2008年9月6日(土)「しんぶん赤旗」

ロシアによるグルジアにたいする主権侵犯について

――主権と領土保全という国際法の原則にたった解決を

2008年9月5日 日本共産党幹部会委員長 志位 和夫


(1)

 グルジア領南オセチア自治州をめぐるロシアとグルジアの武力衝突からほぼ一カ月が過ぎた。この武力衝突は、グルジア政府による南オセチアへの武力行使から始まったものだが、ロシアはそれに対して南オセチアに駐留させていたロシア部隊と本国から新たに投入した軍隊を、南オセチア外のグルジア各地に軍事侵攻させるという行動をおこなった。ロシアとグルジアの間には、八月十三日、停戦合意が成立し、軍の撤退が開始されたものの、ロシア軍はいまなお南オセチア外のグルジア領土への駐留を続けている。さらに、八月二十六日、ロシア政府は、グルジアの領土である南オセチア自治州とアブハジア自治共和国の「独立」を一方的に承認するにいたった。

 ロシアの行動に国際社会の憂慮と批判が広がったことに対して、ロシアのメドベージェフ大統領は「新しい冷戦を恐れない」とのべるなど、この問題は、二十一世紀の世界秩序にかかわる重大な問題に発展している。

(2)

 ロシアによるグルジアに対する軍事侵攻、南オセチアとアブハジアのグルジアからの「独立」の一方的な承認は、国連加盟国の主権、独立、領土保全を尊重するという国連憲章、国際法の原則に反する行動である。

 ソ連崩壊以降、ロシアは、旧ソ連を構成した諸国に対して、主権、独立、領土保全の原則を尊重することを、繰り返し誓約してきた。

 一九九一年十二月、旧ソ連を構成した諸国でつくられた「独立国家共同体」(CIS)発足の際の宣言(アルマアタ宣言)では、ロシアをふくむ加盟諸国が、「互いの領土保全と現存する国境の不可侵性を承認し、尊重する」と誓約している。ロシアとグルジアとの関係では、民族紛争への対応として、南オセチアにロシア軍が平和維持部隊として駐留することが合意されたが、それはあくまでもグルジアの主権、独立、領土保全を尊重するということが前提とされていた。

 さらに、一九九三年以来二〇〇八年まで、累次にわたって国連安全保障理事会で採択されたグルジアにかんする決議のなかでも、「国際的に承認された国境内におけるグルジアの主権、独立および領土保全」の厳格な尊重が繰り返し確認されており、ロシアはそのすべてに賛成してきた。

__収集データ__
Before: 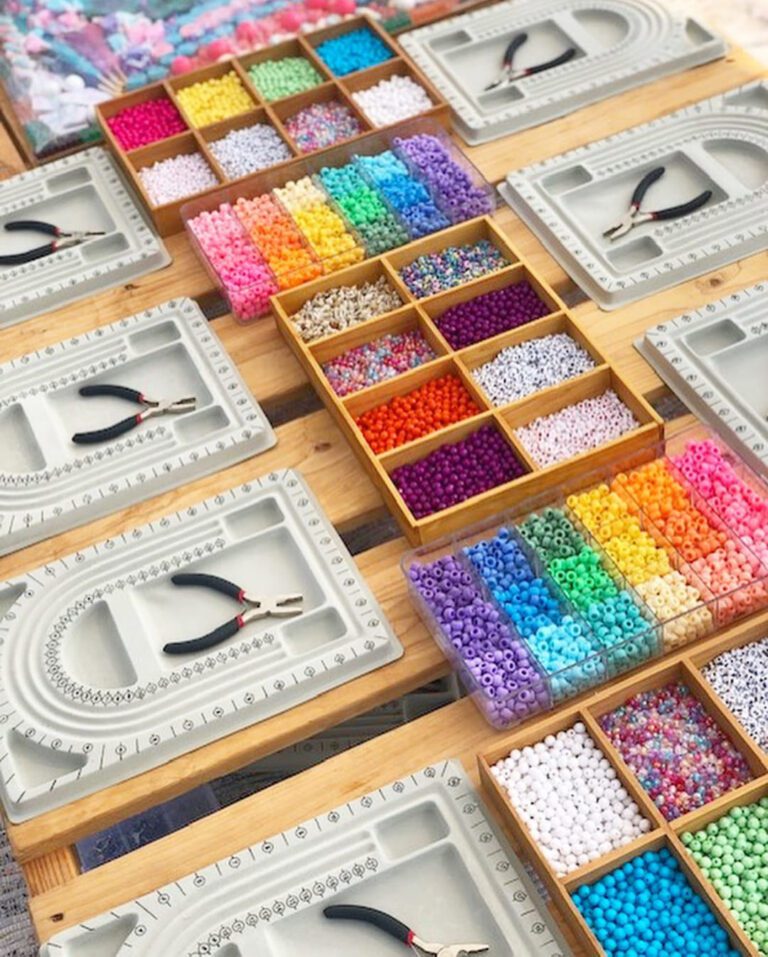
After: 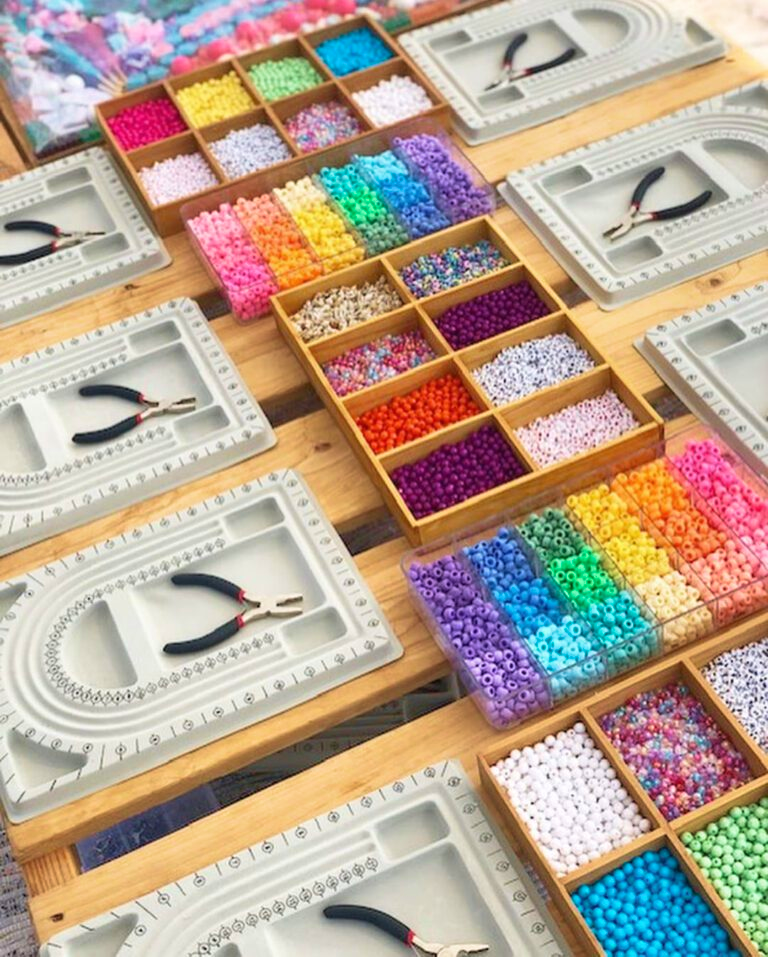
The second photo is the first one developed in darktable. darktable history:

__やること__
上にあるロシアのグルジア主権侵犯についての声明から、「グルジア領南オセチア自治州を」で始まって「る重大な問題に発展している。」まで続く部分を、一字一句変えずに書き写してもらえますか？

__解答__
グルジア領南オセチア自治州をめぐるロシアとグルジアの武力衝突からほぼ一カ月が過ぎた。この武力衝突は、グルジア政府による南オセチアへの武力行使から始まったものだが、ロシアはそれに対して南オセチアに駐留させていたロシア部隊と本国から新たに投入した軍隊を、南オセチア外のグルジア各地に軍事侵攻させるという行動をおこなった。ロシアとグルジアの間には、八月十三日、停戦合意が成立し、軍の撤退が開始されたものの、ロシア軍はいまなお南オセチア外のグルジア領土への駐留を続けている。さらに、八月二十六日、ロシア政府は、グルジアの領土である南オセチア自治州とアブハジア自治共和国の「独立」を一方的に承認するにいたった。

 ロシアの行動に国際社会の憂慮と批判が広がったことに対して、ロシアのメドベージェフ大統領は「新しい冷戦を恐れない」とのべるなど、この問題は、二十一世紀の世界秩序にかかわる重大な問題に発展している。